The unmarked path before us wound through the Dominican countryside, lush with tropical foliage. Along the way we passed beautiful gullies and trees brimming with ripe limoncias. It took everything in me not to stop and stare at the world around me, but to just press on. In less than ten minutes, we reached Elena’s home. I can still picture her running out to meet us in shorts and a t-shirt, pigtails flopping with each bound.

To no avail, I tried to convince her mother that we would just be playing and getting dirty and a dress was not necessary, that Elena would be better off in her shorts and t-shirt. However, before she could come back with us, her mother made her put on a nice dress, to impress us I suppose, though I stood there in my bathing suit, tank top, and gym shorts. In fact, on the trek back home the day before, my sandals had ripped apart and now shone in the light, patched with silvery duct tape. While we waited for Elena, I surveyed my duct-tape-patched sandals, and then swept my gaze to the dirt floor, up the clay walls and eventually around the sparsely decorated room.

I remembered the thought of Elena returning home that evening, her best dress muddied and soiled, saddened me greatly, knowing how fiercely my mother would react had it been me. Looking back, I wondered at the parallel of my own universe. In my life there is a great emphasis placed on wearing the right thing for the right occasion. I get ready in the morning, put on a face to impress a makeup-less world and carefully zip up my best dress only to slide through the mud of life.
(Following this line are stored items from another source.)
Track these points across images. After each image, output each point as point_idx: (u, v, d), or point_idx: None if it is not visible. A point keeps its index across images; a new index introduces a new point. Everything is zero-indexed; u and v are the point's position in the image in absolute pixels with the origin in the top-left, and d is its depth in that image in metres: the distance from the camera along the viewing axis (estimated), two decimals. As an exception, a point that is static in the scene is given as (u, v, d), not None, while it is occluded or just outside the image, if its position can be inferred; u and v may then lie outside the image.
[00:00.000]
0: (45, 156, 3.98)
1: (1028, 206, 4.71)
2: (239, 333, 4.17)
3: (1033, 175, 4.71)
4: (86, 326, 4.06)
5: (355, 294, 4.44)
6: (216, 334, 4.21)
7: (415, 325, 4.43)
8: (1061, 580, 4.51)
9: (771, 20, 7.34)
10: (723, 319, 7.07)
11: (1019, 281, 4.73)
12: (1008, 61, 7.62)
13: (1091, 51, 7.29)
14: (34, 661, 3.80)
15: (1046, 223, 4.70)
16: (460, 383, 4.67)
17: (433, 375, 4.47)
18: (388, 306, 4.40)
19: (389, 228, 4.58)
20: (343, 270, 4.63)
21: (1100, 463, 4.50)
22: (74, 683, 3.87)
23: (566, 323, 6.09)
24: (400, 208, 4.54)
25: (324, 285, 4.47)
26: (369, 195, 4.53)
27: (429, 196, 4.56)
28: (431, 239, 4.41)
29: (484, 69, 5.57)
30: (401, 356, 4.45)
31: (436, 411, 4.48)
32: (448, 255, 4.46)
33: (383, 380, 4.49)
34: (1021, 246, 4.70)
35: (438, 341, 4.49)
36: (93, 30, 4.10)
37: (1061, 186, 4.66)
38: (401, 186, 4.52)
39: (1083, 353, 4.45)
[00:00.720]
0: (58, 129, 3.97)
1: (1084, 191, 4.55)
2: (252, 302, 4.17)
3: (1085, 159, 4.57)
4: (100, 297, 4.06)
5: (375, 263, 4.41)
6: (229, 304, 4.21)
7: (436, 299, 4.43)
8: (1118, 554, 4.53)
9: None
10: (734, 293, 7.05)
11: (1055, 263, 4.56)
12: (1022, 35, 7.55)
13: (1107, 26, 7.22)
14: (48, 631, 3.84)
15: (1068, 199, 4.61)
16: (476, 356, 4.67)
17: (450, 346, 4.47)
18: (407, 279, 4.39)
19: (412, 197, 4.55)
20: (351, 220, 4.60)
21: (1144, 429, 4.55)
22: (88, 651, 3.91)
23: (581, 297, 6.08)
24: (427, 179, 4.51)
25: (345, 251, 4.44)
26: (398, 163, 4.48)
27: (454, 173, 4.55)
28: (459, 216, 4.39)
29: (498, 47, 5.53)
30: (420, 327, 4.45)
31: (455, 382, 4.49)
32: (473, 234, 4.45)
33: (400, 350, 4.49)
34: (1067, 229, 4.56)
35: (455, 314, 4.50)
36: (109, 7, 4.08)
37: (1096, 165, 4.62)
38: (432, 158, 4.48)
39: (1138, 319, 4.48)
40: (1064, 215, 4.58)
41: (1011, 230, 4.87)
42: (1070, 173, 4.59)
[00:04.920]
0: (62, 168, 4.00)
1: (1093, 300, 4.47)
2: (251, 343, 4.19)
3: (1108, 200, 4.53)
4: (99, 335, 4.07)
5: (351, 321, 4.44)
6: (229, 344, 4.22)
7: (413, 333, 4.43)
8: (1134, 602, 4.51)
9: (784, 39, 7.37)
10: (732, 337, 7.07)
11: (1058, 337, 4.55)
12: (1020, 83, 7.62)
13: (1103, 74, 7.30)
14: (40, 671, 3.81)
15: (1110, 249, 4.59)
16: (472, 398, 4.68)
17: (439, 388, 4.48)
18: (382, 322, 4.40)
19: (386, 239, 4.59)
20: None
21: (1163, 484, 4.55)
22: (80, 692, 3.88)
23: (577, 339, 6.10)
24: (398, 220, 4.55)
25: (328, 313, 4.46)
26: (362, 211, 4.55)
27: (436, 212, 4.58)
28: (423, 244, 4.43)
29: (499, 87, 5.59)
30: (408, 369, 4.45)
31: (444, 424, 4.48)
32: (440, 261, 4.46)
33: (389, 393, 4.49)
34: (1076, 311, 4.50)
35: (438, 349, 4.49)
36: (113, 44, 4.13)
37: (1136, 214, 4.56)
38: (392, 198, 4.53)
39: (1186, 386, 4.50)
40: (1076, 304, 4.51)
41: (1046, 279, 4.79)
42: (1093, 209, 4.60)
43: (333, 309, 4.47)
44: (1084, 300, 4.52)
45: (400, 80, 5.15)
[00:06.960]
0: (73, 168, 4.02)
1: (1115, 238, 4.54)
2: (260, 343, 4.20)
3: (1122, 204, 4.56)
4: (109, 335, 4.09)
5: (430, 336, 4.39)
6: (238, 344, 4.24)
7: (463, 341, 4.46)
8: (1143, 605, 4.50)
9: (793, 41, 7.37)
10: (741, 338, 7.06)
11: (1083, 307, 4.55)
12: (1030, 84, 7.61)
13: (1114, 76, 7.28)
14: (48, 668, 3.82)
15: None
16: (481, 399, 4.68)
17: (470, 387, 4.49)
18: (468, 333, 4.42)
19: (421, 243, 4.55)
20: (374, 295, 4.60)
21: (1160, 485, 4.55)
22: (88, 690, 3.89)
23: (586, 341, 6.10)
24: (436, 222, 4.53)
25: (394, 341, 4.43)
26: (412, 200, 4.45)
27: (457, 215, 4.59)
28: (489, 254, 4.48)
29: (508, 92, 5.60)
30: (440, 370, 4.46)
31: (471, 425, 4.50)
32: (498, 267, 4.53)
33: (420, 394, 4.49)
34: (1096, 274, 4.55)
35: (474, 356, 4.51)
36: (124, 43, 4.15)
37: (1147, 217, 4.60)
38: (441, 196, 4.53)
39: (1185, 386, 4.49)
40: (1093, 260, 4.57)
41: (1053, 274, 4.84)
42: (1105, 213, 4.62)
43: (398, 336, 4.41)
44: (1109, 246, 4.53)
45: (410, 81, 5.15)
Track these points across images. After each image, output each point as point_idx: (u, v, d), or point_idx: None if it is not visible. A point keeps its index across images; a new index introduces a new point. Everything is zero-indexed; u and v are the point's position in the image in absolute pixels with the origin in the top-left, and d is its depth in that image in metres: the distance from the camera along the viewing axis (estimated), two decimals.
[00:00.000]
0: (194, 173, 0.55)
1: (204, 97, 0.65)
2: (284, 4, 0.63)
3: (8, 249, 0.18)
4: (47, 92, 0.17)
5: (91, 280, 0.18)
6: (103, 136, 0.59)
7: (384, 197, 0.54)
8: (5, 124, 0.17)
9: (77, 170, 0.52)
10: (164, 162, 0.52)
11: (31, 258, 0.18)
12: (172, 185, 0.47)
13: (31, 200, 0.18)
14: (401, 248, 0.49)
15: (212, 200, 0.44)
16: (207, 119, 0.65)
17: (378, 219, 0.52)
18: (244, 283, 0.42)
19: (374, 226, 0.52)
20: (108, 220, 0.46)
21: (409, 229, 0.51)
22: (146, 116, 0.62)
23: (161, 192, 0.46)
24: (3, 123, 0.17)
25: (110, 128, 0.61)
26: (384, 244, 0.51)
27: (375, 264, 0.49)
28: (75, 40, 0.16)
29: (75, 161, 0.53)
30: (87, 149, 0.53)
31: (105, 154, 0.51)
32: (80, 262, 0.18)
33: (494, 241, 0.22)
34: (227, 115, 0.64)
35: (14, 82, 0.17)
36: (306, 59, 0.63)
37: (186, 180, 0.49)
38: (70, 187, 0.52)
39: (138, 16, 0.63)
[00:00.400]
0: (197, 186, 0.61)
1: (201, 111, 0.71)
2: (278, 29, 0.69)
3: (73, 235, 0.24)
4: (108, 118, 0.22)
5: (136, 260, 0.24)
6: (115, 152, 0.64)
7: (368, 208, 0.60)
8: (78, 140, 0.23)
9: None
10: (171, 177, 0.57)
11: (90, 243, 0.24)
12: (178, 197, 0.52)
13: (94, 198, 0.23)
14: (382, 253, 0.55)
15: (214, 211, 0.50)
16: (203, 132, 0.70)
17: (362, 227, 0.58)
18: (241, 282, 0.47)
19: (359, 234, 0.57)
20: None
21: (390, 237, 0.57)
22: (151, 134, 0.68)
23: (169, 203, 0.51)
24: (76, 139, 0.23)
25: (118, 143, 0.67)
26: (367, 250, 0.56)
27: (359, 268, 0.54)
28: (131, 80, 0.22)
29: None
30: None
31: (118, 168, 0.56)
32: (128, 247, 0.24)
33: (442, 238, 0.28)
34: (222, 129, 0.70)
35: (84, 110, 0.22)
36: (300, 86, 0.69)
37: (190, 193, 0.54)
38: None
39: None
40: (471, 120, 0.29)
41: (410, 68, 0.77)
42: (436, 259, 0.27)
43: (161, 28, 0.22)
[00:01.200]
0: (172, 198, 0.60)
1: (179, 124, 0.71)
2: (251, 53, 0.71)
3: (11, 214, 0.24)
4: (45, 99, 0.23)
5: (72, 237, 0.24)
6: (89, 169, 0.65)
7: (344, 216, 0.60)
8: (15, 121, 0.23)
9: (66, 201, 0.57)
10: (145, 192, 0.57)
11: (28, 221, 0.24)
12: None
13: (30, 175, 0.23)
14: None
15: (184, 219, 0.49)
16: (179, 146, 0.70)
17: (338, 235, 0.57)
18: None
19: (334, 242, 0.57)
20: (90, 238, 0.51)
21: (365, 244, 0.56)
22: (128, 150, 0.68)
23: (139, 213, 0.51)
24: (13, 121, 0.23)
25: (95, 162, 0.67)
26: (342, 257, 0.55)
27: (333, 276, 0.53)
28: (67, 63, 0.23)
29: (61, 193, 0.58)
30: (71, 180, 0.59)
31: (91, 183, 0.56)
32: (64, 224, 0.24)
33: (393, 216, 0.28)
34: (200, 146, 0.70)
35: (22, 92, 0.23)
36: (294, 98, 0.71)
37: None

Every morning consists of getting made up only to return unmade by the end of the day. Yet, what good is life if we don’t get our hands dirty? And what good are best dresses if we never wear them, afraid to soil them?

Like my acid-based diet, we have to give up so many things in life. Why do we hold back on those we can tastefully enjoy? Why not celebrate life’s little occurrences with as much pomp and circumstance as the triumphs? Maybe we should all put on our best dresses to face the day, even if we know all it will bring is a slide through the mud. Perhaps Elena and her mother had the right idea after all. It makes me want to wear my prettiest dresses for everything, even to wash the floor. You know—if I ever get around to it.